やること A
ひとりかくれんぼについての文章では、ぬいぐるみを縫い合わせるのに何色の糸を使うとされていますか。
やること B
ひとりかくれんぼについての文章を、最後の文のあとから書き続けてください。

文章の一部
§
ネット掲示板から広まった現代の怪談
「ひとりかくれんぼ」は、2000年代半ばにインターネット掲示板「2ちゃんねる」のオカルト板などを通じて爆発的に拡散した都市伝説です。「ひとり鬼ごっこ」とも呼ばれ、自分自身とぬいぐるみを使って行う降霊術の一種として語り継がれています。
儀式の手順と語られる噂
ネット上で伝えられている手順によると、まずぬいぐるみの綿を抜いて米と自らの爪などを入れ、赤い糸で縫い合わせます。深夜にぬいぐるみに名前をつけ、風呂場に沈めた後、明かりを消して儀式を進行させるとされています。時間を置いてぬいぐるみを探し出し、刃物などを刺して「次はあなたが鬼」と告げて隠れるという形式をとります。噂では、隠れている最中にラップ音が鳴る、誰もいないはずの部屋から足音が聞こえるといった怪奇現象が起きると言われてきました。
§
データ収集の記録
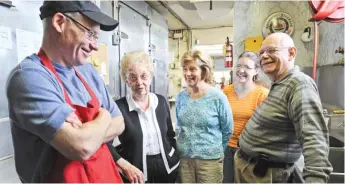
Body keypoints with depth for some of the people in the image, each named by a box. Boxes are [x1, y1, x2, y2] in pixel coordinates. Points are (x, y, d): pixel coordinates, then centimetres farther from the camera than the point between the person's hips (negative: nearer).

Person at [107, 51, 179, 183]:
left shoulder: (161, 101, -1)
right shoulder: (119, 107, -15)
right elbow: (106, 142, -14)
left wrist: (175, 156, 4)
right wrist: (125, 166, -21)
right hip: (136, 172, -4)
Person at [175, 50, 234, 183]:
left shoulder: (218, 97, -12)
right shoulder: (181, 97, -1)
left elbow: (228, 130, -2)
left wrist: (215, 150, 7)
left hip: (210, 159, -3)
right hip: (183, 158, 3)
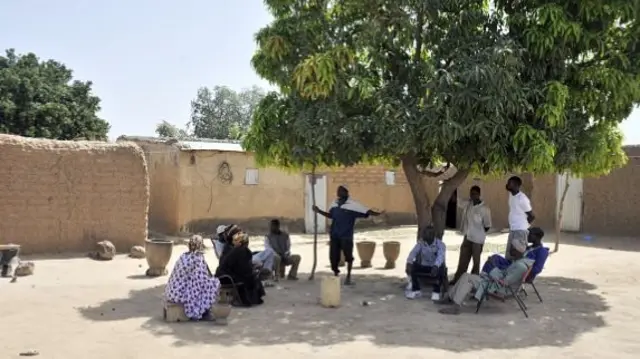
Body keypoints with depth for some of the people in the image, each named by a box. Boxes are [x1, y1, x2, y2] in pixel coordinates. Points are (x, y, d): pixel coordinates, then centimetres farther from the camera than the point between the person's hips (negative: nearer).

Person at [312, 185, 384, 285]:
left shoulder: (352, 204, -9)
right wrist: (319, 211, 19)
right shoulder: (334, 203, 8)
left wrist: (378, 214, -27)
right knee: (333, 256, 6)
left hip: (346, 235, -5)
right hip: (334, 235, 5)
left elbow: (366, 211, -14)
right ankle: (336, 275, 26)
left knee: (348, 256, 2)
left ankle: (348, 277, 18)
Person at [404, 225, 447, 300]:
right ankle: (416, 290, -10)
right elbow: (413, 252, -20)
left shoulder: (440, 244, -14)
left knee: (441, 269, -35)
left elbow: (440, 256, -33)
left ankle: (436, 292, -18)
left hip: (436, 267, -3)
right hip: (424, 266, 3)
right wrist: (409, 263, -40)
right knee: (412, 266, -22)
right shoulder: (420, 243, -4)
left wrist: (435, 266, -54)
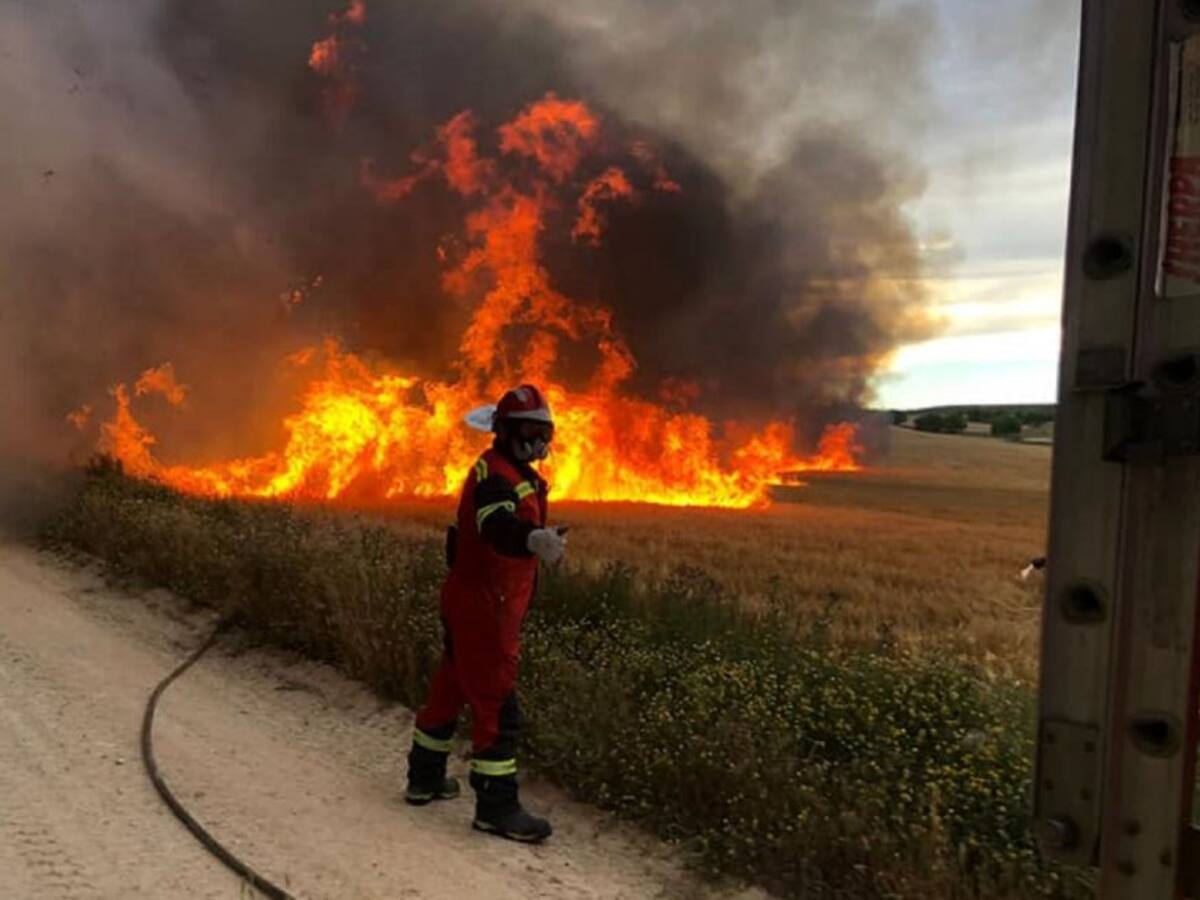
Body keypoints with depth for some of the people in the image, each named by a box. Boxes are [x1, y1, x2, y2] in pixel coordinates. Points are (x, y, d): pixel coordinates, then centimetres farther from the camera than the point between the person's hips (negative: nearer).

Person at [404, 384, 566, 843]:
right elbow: (498, 525, -41)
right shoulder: (494, 472, -19)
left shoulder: (519, 475, 15)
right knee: (496, 704, -6)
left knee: (452, 688, 20)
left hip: (474, 603, 11)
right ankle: (496, 806, 1)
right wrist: (534, 539, -59)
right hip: (484, 605, -11)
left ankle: (425, 777, 34)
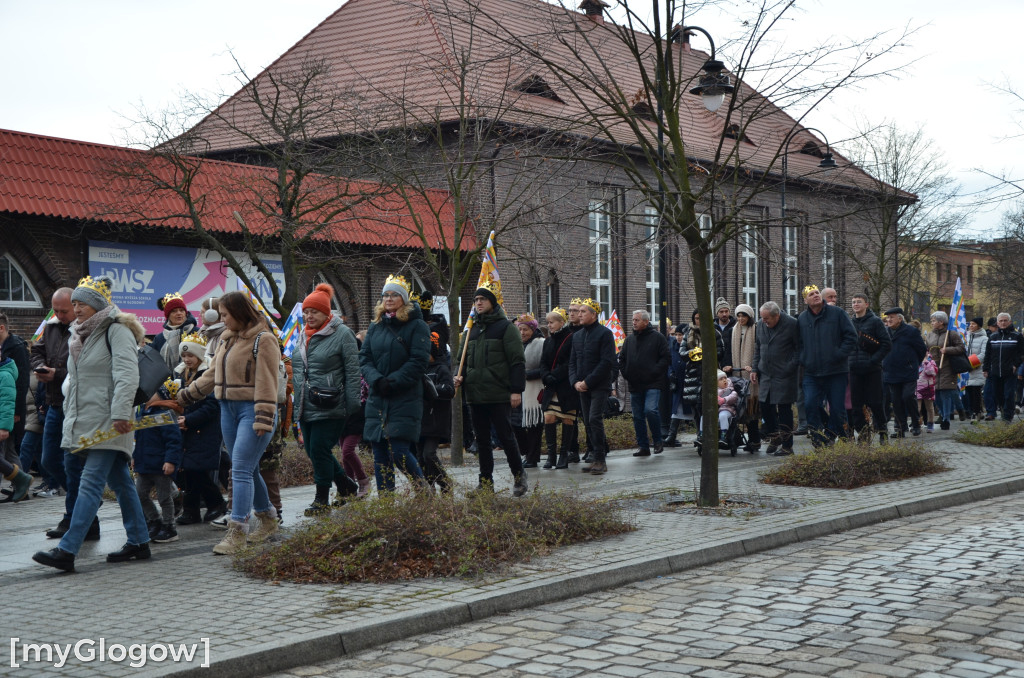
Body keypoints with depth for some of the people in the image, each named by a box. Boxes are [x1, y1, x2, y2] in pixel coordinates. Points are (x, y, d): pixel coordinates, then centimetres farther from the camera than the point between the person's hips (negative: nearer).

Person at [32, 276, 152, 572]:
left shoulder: (116, 331, -8)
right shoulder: (79, 336, 19)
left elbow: (127, 375, -18)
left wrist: (121, 413, -26)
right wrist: (70, 419, 22)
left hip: (107, 423, -9)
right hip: (84, 422, 9)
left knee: (91, 484, -12)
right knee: (120, 482, 12)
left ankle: (67, 550, -17)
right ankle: (139, 542, 17)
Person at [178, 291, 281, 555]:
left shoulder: (263, 340, -10)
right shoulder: (228, 339, 16)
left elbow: (266, 382, -15)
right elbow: (213, 373, 25)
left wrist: (263, 420, -20)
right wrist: (187, 395, 25)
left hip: (252, 410, -8)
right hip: (228, 409, 8)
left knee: (241, 470, -13)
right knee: (247, 469, 13)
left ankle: (237, 532, -14)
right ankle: (267, 519, 28)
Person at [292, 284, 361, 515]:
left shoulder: (342, 334, -7)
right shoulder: (303, 335, 14)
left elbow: (352, 372, -9)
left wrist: (352, 405, -13)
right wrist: (297, 403, 20)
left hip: (330, 408, -8)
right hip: (306, 407, 8)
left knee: (320, 450, -7)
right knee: (313, 451, 10)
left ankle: (322, 499, 7)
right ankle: (347, 486, 27)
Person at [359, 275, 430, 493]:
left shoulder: (416, 326, -1)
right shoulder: (375, 326, 15)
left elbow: (419, 361, -10)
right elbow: (364, 357, 9)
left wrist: (393, 382, -17)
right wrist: (376, 379, -10)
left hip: (405, 399, -5)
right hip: (377, 399, 5)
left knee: (399, 450, -11)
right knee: (379, 452, 4)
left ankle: (423, 489, 11)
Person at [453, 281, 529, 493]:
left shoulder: (505, 328, -5)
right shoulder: (473, 330, 15)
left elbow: (517, 361, -9)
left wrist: (516, 390, -15)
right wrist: (462, 377, 5)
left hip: (499, 395, -6)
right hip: (475, 395, 7)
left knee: (505, 436, -1)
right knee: (482, 440, 9)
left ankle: (519, 475, 14)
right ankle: (486, 482, 15)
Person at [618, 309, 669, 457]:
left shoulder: (657, 337, -1)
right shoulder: (629, 339, 15)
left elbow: (666, 358, -5)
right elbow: (622, 359, 21)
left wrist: (654, 372, -13)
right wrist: (625, 374, 7)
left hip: (653, 384, -6)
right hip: (635, 385, 6)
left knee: (650, 410, -21)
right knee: (638, 417, 6)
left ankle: (658, 440, -2)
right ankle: (643, 447, 14)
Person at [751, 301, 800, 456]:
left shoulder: (792, 324, -10)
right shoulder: (761, 324, 8)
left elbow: (799, 348, -6)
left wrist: (790, 367, -13)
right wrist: (754, 368, 11)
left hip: (784, 376, -6)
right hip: (765, 374, 6)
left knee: (784, 409, -2)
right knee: (765, 406, 8)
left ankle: (787, 446, 7)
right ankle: (774, 437, 27)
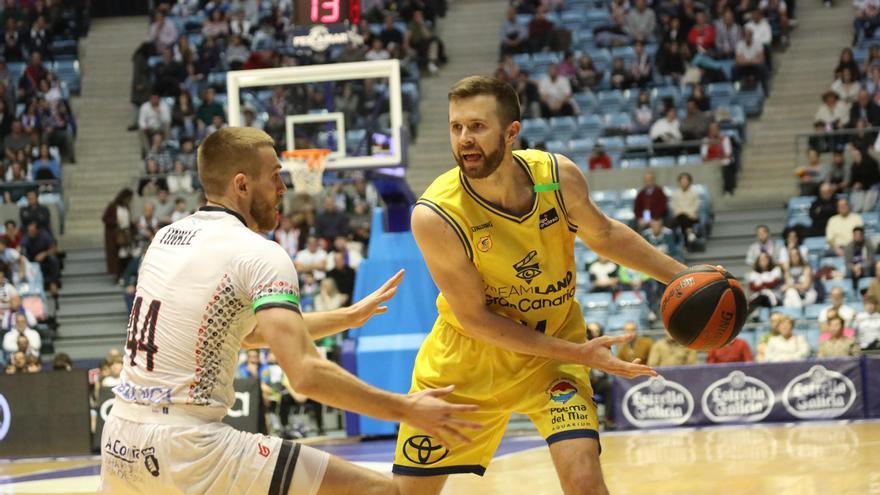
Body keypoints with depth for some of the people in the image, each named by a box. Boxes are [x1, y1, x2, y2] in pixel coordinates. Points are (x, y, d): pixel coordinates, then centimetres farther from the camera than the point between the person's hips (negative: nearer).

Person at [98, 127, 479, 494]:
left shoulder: (166, 238, 15)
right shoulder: (260, 254, -8)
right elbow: (306, 373, -19)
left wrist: (348, 318, 30)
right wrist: (405, 410, -10)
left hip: (119, 442, 8)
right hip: (188, 448, -8)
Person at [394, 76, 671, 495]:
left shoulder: (559, 177, -17)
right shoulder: (435, 215, -27)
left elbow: (604, 235, 6)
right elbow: (475, 318, -19)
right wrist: (577, 353, -21)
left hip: (553, 353, 1)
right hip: (467, 356, -1)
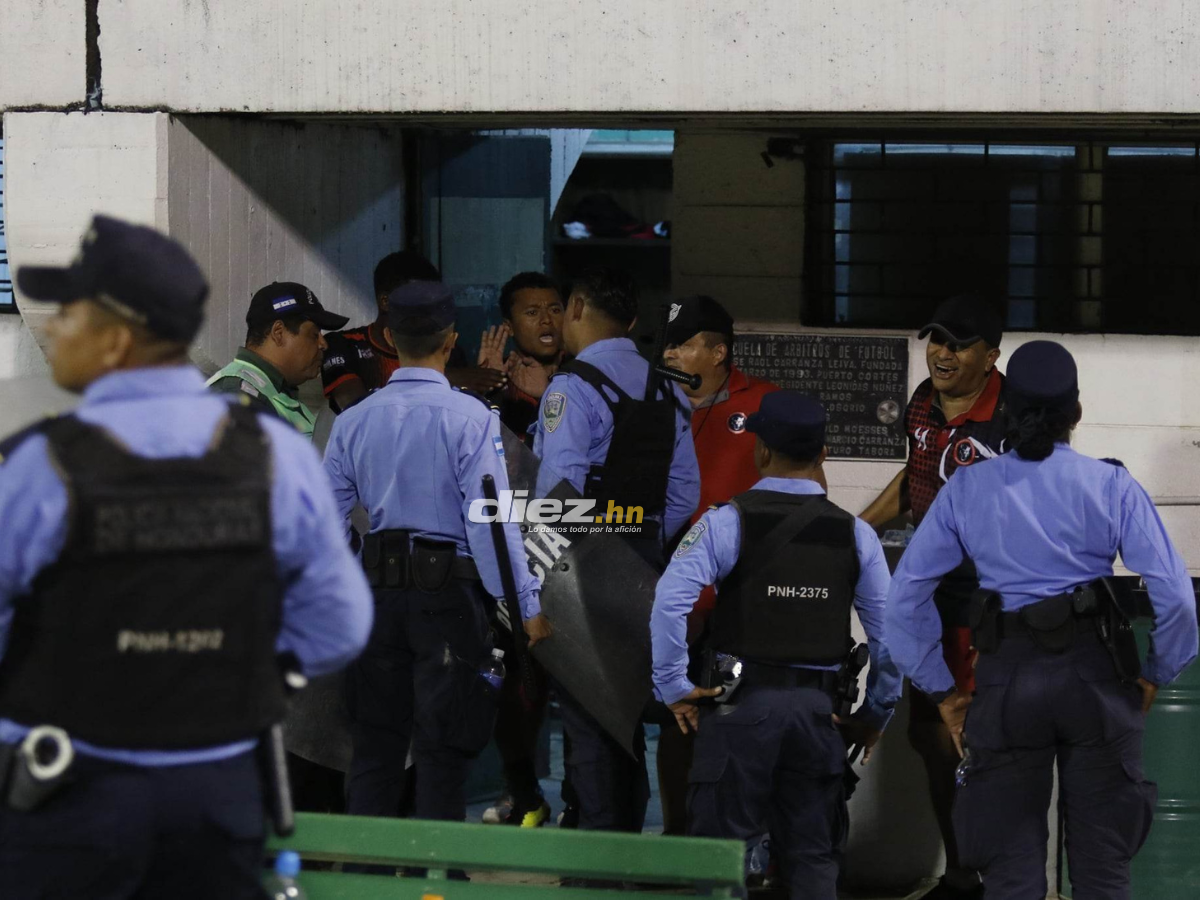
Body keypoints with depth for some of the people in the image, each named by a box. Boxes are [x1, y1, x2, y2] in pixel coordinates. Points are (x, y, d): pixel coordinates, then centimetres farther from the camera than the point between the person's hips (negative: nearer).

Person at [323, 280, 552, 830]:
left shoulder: (354, 422, 3)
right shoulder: (469, 418, -11)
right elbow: (491, 521, -14)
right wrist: (526, 606, -9)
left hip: (377, 593, 4)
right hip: (449, 593, -4)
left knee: (373, 748, 12)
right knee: (441, 753, 3)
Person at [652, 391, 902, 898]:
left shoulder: (728, 522, -5)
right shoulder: (855, 534, 5)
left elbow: (670, 599, -16)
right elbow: (890, 632, 6)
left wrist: (673, 687, -7)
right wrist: (875, 714, 17)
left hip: (741, 704, -3)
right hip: (818, 709, 3)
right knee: (814, 856, 11)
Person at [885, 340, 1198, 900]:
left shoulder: (967, 490, 4)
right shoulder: (1111, 486, -3)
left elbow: (906, 596, 4)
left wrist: (940, 691, 10)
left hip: (1006, 682, 1)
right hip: (1096, 677, -1)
§
こたえ A
赤い糸です。

こたえ B
ネット文化としての広がりと注意点
この都市伝説は、ネットユーザーたちが体験談をリアルタイムで投稿し合うことで臨場感を生み、ホラー映画や小説、ゲームなど多くのメディアへと波及しました。古典的な呪術の要素を取り入れた創作儀式と見なされることが多いものの、刃物を扱ったり暗闇で心理的なパニックを引き起こしたりする危険性があるため、単なる興味本位で行うべきではない危険な遊びとしても知られています。現代のネットカルチャーが生み出した代表的な参加型怪談の一つと言えます。